An upcoming Adviser Ratings report revealed that new business in risk advice is finally on the rise again, after four consecutive years of decline, and provided a roadmap to recovery.
Speaking at a webinar on Tuesday regarding Adviser Ratings’ upcoming Advice Landscape 2024 report, Adviser Ratings managing director Angus Woods shared some of the report’s findings ahead of its release on Thursday.
According to the report, new business in the risk advice space hit a peak in 2018, with $537 million worth being written. However, there has been a steady decline by almost half in the years following, bottoming out at $273 million in 2022.
This year has seen a slight increase, reaching $300 million worth of new business; however, it is a far cry from previous heights. Woods noted that, although the risk industry has seen some improvement, much work is needed to return to pre-royal commission conditions.
Of the 15,589 advisers currently operating, only 6,600 are currently writing risk, with a total $6,638,000 in-force premiums, making up 69 per cent of all in-force premiums. The remaining of the $9,710,000 total in-force premiums is made up by dormant advisers, general advice advisers, and orphaned policies without an attached adviser.
While many have claimed that risk advice is a dying industry following Life Insurance Framework (LIF) reforms in 2018 that cut remunerations to 66 per cent for new business and 22 per cent for trail commissions, Woods was hopeful that they can see a recovery.
He said that “a lot of risk practices are now making money” but that many advisers are also “calling out for efficiencies” from insurers to help them increase their profitability, following the cut to commissions.
“As an organisation, we’re keen to see risk evolve because I think it does help advice, and we want to see it get back to at least the days of 2018 with the onset of the royal commission, which is a target of $500 million,” Woods said.
“Now to do that, you’ve got to look at the holistic advice space, risk specialist space, and the big unknown is how the Quality of Advice Review (QAR) is going to help the unregistered advisers or the inactive risk advisers to actually start writing risk.
“And there are solutions coming into the market but there are solutions that insurers should be adopting already that advisers are ready for.”
Looking forward, Woods laid out a roadmap, from the report, for reaching the $500 million target.
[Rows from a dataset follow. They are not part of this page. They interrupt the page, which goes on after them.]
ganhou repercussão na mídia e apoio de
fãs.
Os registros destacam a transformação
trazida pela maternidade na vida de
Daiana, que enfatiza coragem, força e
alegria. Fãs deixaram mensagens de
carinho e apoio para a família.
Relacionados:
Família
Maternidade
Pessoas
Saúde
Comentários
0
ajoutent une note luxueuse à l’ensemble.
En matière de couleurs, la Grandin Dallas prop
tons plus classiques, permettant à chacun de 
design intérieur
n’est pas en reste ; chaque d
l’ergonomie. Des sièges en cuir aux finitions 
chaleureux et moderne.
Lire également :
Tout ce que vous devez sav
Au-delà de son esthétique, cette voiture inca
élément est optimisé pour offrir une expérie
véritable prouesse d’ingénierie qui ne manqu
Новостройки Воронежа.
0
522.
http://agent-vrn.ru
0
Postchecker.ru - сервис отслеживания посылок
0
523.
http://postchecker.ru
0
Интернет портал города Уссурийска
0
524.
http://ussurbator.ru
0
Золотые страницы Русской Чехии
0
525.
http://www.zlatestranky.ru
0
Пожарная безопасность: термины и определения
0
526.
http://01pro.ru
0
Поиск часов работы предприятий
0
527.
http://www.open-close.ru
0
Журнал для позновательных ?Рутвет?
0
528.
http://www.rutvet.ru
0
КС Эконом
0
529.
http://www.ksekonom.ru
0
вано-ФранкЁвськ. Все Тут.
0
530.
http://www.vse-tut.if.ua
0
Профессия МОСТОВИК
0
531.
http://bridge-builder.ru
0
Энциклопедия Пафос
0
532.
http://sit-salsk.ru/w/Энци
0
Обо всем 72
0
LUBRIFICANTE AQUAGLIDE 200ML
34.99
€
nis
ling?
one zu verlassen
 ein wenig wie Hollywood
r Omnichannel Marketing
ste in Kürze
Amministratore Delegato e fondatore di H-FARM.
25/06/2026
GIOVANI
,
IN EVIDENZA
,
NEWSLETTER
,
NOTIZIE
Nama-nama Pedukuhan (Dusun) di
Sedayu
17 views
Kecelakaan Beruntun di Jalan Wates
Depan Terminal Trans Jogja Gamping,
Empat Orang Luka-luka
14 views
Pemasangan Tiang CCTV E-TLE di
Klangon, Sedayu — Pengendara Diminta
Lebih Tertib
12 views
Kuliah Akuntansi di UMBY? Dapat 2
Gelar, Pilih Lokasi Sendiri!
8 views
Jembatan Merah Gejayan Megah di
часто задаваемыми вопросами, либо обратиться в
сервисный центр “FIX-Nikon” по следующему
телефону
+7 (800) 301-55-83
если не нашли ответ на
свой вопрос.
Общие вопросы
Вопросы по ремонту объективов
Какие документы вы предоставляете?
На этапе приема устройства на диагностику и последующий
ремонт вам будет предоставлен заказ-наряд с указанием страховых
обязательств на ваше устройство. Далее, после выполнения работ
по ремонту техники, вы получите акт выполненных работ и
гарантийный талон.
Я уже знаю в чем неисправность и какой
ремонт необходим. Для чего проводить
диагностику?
The report explained that a number of strategies are needed to help the risk advice industry get back on track, such as the adoption of new technologies to improve efficiency, thus fuelling higher profits.
The findings revealed that 64 per cent of advice practices are already using “digital applications to enhance efficiency or reduce costs”, with risk focuses investing significantly more in technology. They are also 53 per cent more likely to experiment with AI than holistic advisers.
A higher technology adoption rate was also linked to greater profit margins, with those within this category operating at margins 20 per cent or higher, compared with 18 per cent for those not. The report also highlighted the potential use of sophisticated technology to help bring down the cost of insurer underwriting and service costs.
Other potential strategies included group marketing, business development manager (BDM) and shifts to risk writing practices and Australian Financial Services licensees.
With the QAR, or what is now the Delivering Better Financial Outcomes (DBFO) bill, changes are looking like a close reality now, as the report speculated on some of the changes that could help get the risk advice industry back on its feet.
“A successful QAR life insurance proposition may be the integration of multiple insurers’ products under one platform. Investment platforms or new players, such as the Neos platform or soon-to-be-launched LifeBid, can offer a unified insurance experience with access to various products and underwriting assessments,” the report said.
“QAR has the potential to bring more consumers to both insurers and risk advisers through tight collaboration.”
Overall, the primary focus for the industry, according to the report, should be a greater adoption of sophisticated technology and inter-industry collaboration to help improve efficiency to drive greater profitability for those still operating within the risk space.